DOCUMENT EXTRACT
-- Start --

# Building AMT's Klingon D7 Battle Cruiser



## Prologic9 (Dec 4, 2009)

So my next project on the *Road to the 350-E®* is AMT's original Klingon Battlecruiser. 

I'm very familiar with the original studio model and was pretty excited to get this kit as I consider it a real piece of Trek history. Many modelers know the filming miniature was built by AMT and that this kit is a mechanical copy of that master. Which makes it the only accurate kit AMT ever produced. (bazinga!)

However... I was not prepared for just how accurate it is. The molds capture far more subtlety than I expected. The finesse and character of hand crafted form is reproduced here excelently , nearly 5 decades after they were created. Which isn't to say it's perfect. The kit was poorly engineered and lots of stuff suffers for it. But we'll get to that.

Before anything else I documented everything with photos and 2D scans of the kit parts. This is just for reference purposes to use for 3D modeling. Looks kinds cool though.


The kit comes with a few icky chrome pieces, including the old engine detailing that's no longer needed. This was accurate to the 'Roddenberry Model,' but Round 2 has altered the molds to reflect the filming version.
If you look closely you can see the reflection of me committing murder!

I read bleach would remove the chrome, but it didn't touch it. I gave it a couple of coats of Easy-Off and it was gone in minutes. 


The newly supplied stand is much too short for my taste. It includes a ball-socket so you can move the model but it seems too loose. You can also mount the model directly to the pole, which makes it all the shorter.


Parts.


A particularly ugly piece of engineering. Right now I plan to throw these bits out, fill the areas where they're suppose to go, and then use some styrene strips to recreate the detail.


----------



## Prologic9 (Dec 4, 2009)

Here's some eye candy. My last 3D model of the D7 (I've built it 3-4 times now, and hopefully with the model as a reference can build a truly accurate one).

I plan to light the windows and scratch build the impulse engines seen here;


----------



## Edge (Sep 5, 2003)

I really like the 3d model! 

You can always replace the stand rod with appropriate sized brass tubing.


----------



## Captain April (May 1, 2004)

I prefer to hang 'em from the ceiling, when possible.


----------



## irishtrek (Sep 17, 2005)

Just in case you don't already know those impulse engines were not on the original filming model of the D-7 and are there for inaccurate depending on who you ask.


----------



## Trekkriffic (Mar 20, 2007)

irishtrek said:


> Just in case you don't already know those impulse engines were not on the original filming model of the D-7 and are there for inaccurate depending on who you ask.


True. But maybe he's building a remastered version.


----------



## Chrisisall (May 12, 2011)

Trekkriffic said:


> True. But maybe he's building a remastered version.


I would.


----------



## Prologic9 (Dec 4, 2009)

-- End --

DATA PROVIDED
-- Start --

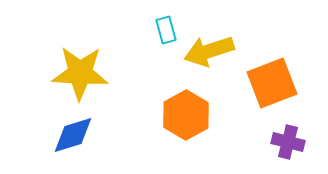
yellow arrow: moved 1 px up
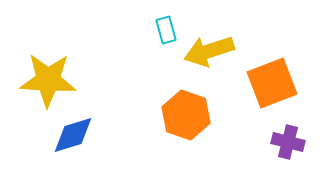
yellow star: moved 32 px left, 7 px down
orange hexagon: rotated 12 degrees counterclockwise
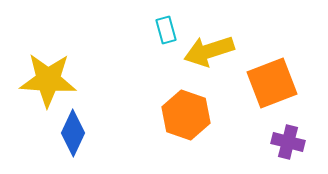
blue diamond: moved 2 px up; rotated 48 degrees counterclockwise
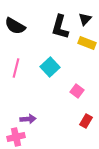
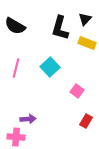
black L-shape: moved 1 px down
pink cross: rotated 18 degrees clockwise
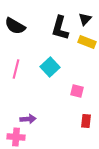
yellow rectangle: moved 1 px up
pink line: moved 1 px down
pink square: rotated 24 degrees counterclockwise
red rectangle: rotated 24 degrees counterclockwise
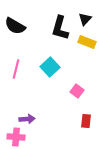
pink square: rotated 24 degrees clockwise
purple arrow: moved 1 px left
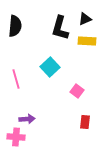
black triangle: rotated 24 degrees clockwise
black semicircle: rotated 115 degrees counterclockwise
yellow rectangle: moved 1 px up; rotated 18 degrees counterclockwise
pink line: moved 10 px down; rotated 30 degrees counterclockwise
red rectangle: moved 1 px left, 1 px down
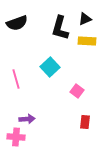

-- End --

WHAT YOU SHOULD DO
Reproduce, word for word, the passage of the forum thread on building AMT's Klingon D7 Battle Cruiser that runs from "A particularly ugly" to "recreate the detail.".

SOLUTION TO THIS EXERCISE
A particularly ugly piece of engineering. Right now I plan to throw these bits out, fill the areas where they're suppose to go, and then use some styrene strips to recreate the detail.